The task:
Restate word for word the lines below from the one that has "right front paw: (401, 374)" through the one that has "nose: (1074, 608)", keeping both and dropping all pictures.
----------------
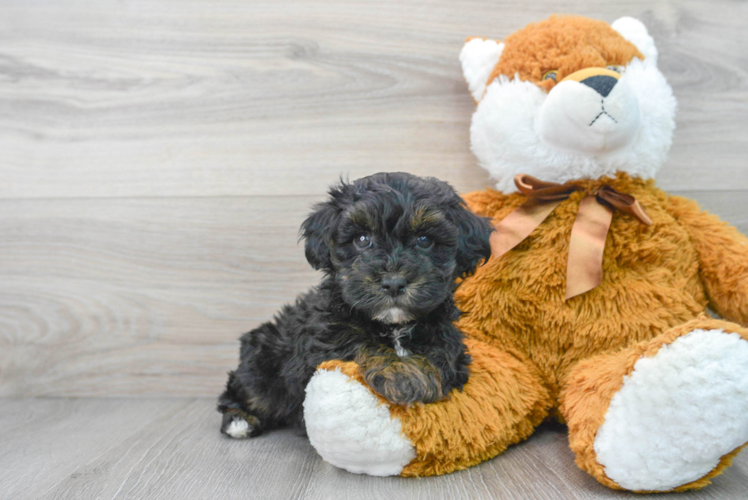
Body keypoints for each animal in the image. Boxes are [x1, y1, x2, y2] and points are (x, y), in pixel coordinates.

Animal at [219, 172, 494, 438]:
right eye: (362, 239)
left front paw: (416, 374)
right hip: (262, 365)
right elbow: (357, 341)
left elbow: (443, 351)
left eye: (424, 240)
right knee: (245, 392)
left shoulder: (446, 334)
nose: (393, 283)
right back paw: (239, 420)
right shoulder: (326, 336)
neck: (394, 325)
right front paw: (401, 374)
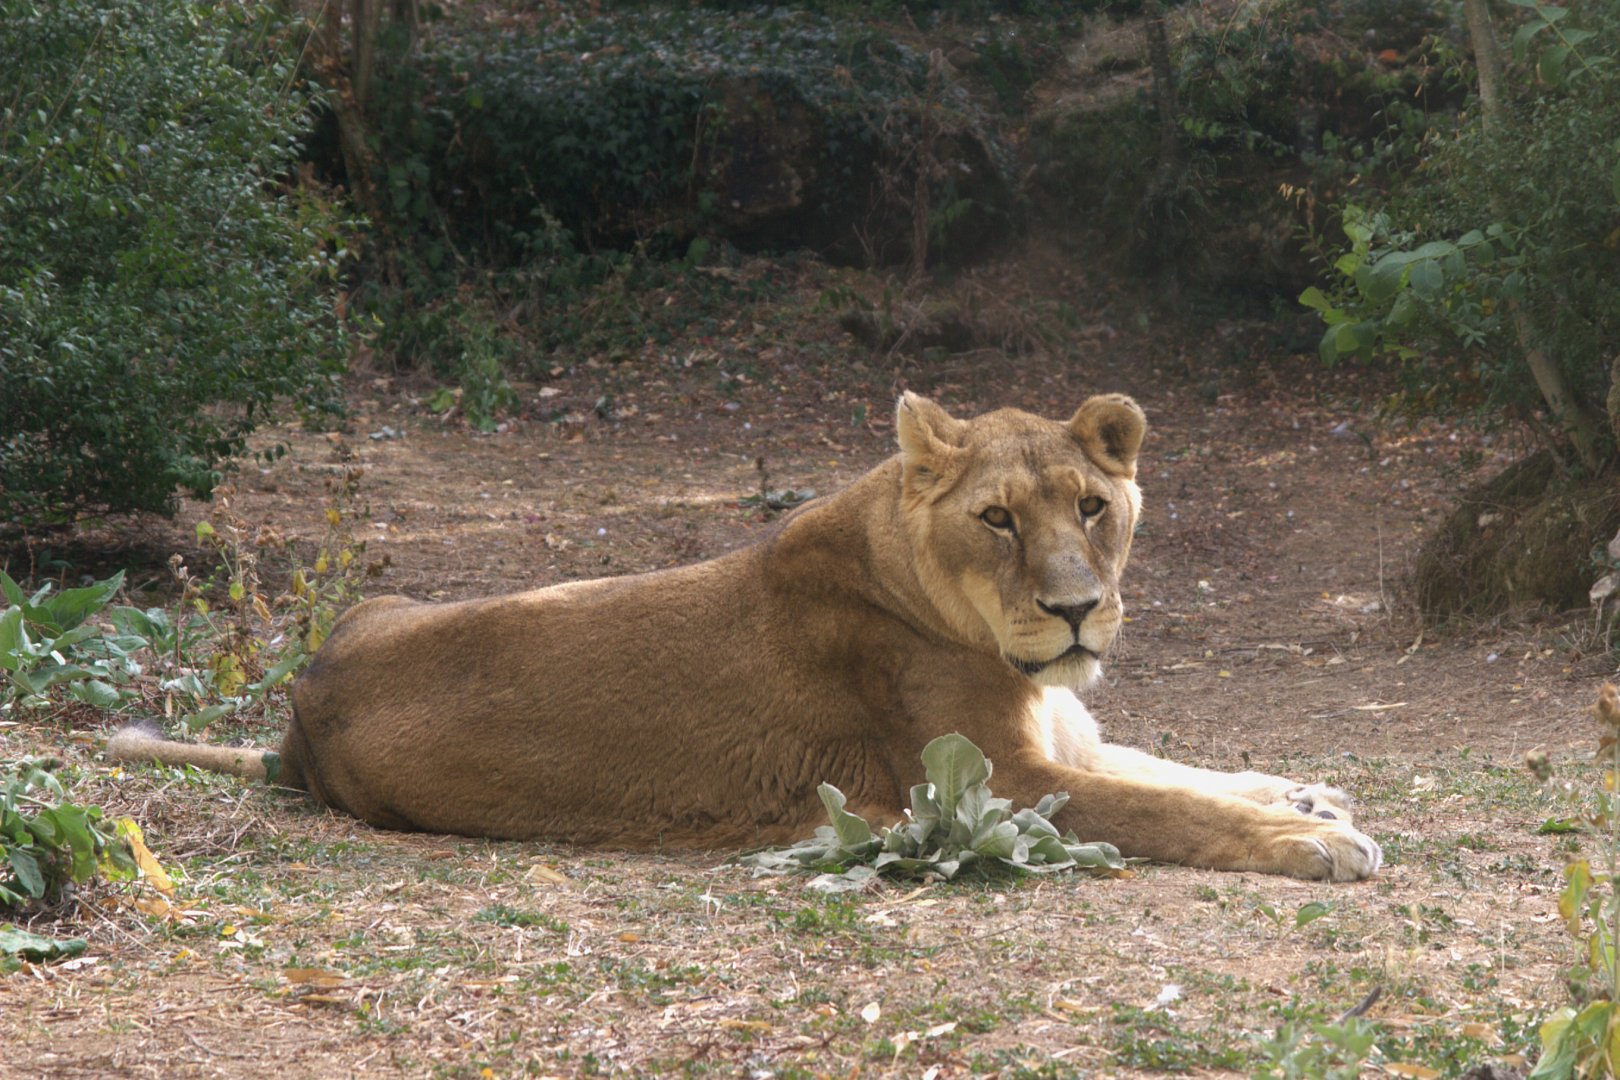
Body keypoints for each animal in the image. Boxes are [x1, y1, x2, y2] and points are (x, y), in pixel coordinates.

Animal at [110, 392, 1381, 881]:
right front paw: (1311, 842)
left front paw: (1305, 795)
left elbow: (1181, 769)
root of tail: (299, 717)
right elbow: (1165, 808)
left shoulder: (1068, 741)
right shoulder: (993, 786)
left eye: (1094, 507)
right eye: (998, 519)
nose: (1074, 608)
----------------
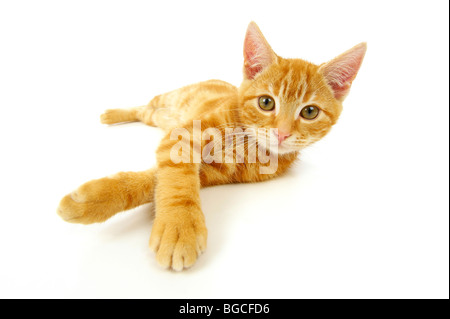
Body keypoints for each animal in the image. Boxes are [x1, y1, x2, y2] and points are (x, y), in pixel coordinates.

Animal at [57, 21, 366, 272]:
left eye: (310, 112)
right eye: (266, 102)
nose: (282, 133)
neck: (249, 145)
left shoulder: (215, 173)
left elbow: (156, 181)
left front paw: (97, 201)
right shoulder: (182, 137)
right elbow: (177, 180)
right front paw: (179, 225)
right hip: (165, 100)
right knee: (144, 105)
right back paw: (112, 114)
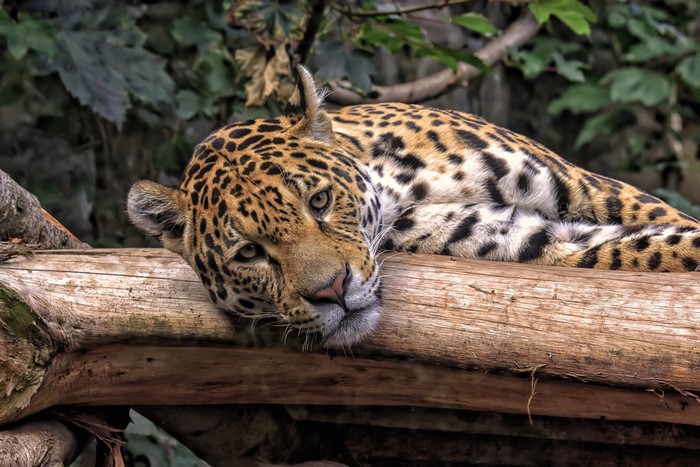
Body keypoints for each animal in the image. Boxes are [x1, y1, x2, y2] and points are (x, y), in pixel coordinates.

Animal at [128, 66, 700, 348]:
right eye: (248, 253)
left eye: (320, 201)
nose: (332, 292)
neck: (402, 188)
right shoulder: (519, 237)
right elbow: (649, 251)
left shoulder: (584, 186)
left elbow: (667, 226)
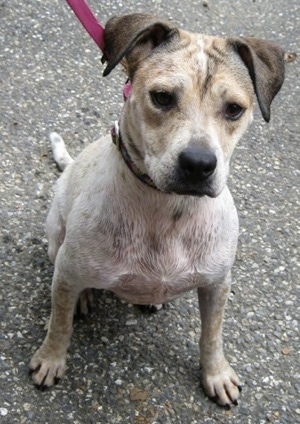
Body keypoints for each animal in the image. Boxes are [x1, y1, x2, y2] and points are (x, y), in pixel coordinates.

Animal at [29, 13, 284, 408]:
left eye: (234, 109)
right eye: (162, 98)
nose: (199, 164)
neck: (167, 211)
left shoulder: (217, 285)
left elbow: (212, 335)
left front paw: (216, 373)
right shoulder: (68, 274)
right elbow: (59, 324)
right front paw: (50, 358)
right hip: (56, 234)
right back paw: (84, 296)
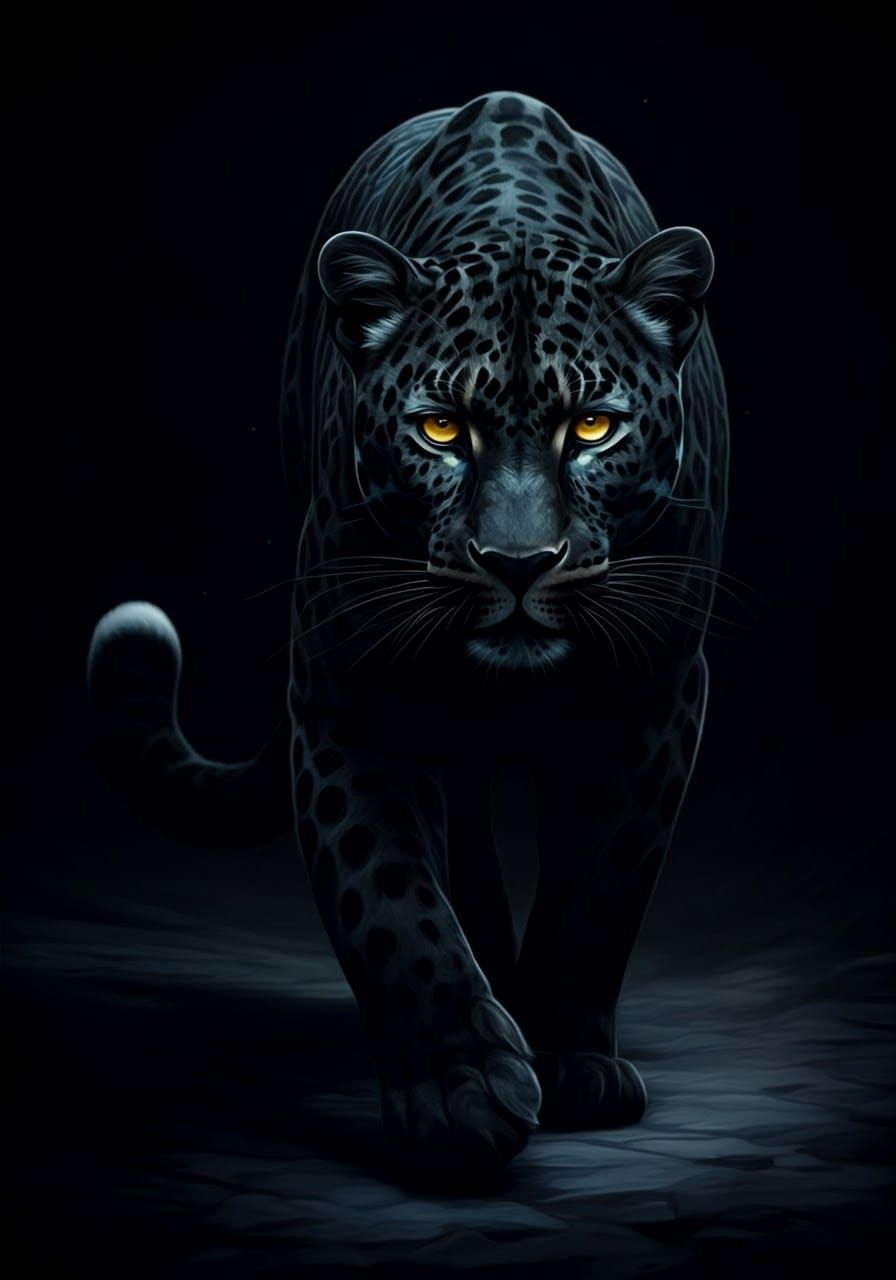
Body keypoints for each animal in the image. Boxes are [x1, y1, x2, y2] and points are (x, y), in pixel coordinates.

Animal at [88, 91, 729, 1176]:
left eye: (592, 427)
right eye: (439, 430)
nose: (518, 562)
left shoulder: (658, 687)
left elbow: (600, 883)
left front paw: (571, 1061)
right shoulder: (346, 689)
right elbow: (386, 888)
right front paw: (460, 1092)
----------------
Expected answer:
right front paw: (401, 374)
Body keypoints for each animal in the image. Boxes are [x1, y1, x2, y2] and points are (x, y), in pixel coordinates.

Animal at [110, 392, 1381, 881]:
right front paw: (1311, 842)
left front paw: (1305, 795)
left elbow: (1181, 769)
root of tail: (299, 717)
right elbow: (1165, 808)
left shoulder: (1068, 741)
right shoulder: (993, 786)
left eye: (1094, 507)
right eye: (998, 519)
nose: (1074, 608)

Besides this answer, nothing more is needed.